A benefit auction had also been planned but it has been temporarily placed on hold so that Lisa can recover enough to be in attendance of the event.

One of the most thoughtful acts of kindness, however, came from the employees of Villano’s Italian, who on their own accord decided to open the restaurant the day after Lisa’s heart attack.

“The employees had that helpless feeling because they couldn't come see her and they wanted to do something to help us out,” Aaron said. “Their thought process was to give the community some closure if Villano’s was to close indefinitely, to sell as much of the food we had purchased for that week and to give us a monetary boost before we closed.”

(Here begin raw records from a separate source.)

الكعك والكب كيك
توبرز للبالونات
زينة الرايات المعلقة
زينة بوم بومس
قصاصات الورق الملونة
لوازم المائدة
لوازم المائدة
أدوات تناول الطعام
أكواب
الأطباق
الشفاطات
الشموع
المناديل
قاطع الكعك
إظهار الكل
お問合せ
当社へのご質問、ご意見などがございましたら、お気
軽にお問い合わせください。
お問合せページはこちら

Lisa added, “It was just amazing. Mayor (Brian) Blad was there busing tables and there were people coming from everywhere to come and help. There was like a two-hour wait for one pizza and I remember getting messages from people saying, ‘I would wait forever.’ That was when we knew we had a really good crew.”

Rather than provide closure, the employees actually showed the Villanos how capable they were and have proven to Lisa and Aaron that the restaurant can operate successfully without Lisa dedicating as much time as she previously had been.

As it currently stands, Villano’s Italian is here to stay, Aaron said.

Villano's open for follow up

Addison Mustos, 7, donates to Lisa Villano’s medical fund at Villano’s Italian restaurant in Old Town Pocatello. Villano, the restaurant’s co-owner, suffered a heart attack on Memorial Day but is now recovering. Also pictured is one of the restaurant’s employees, Savannha Bartley.

“Basically what we have done is a restructure,” Aaron added. “We have put in place three of our most-tenured employees to take over much of the responsibility that Lisa had. We will operate in the background as consultants for them. They have really stepped up to the plate to show us what they can do.”

Though Lisa’s role at the restaurant must change for the better of her health, neither she nor Aaron has plans to let her heart attack get the best of them. Life’s too short to live in fear, Aaron said.

If anything, dying and coming back has given Lisa a refreshed perspective.

“It has definitely made me take every moment in and not take life for granted,” she said. “I never thought this was going to happen to me. I look at my kids, my husband and am so thankful that I am still here for them.”

Aaron added, “At this point there is no question that we have to live our lives to the fullest. We never know when our time comes. It could happen right now or in 20 years, so there is no question we are going to try and be the people we always have been. We want to go and live a long happy life and not let anything hold us back. And if we can make it through this, then Villano’s Italian will be here for a very long time.”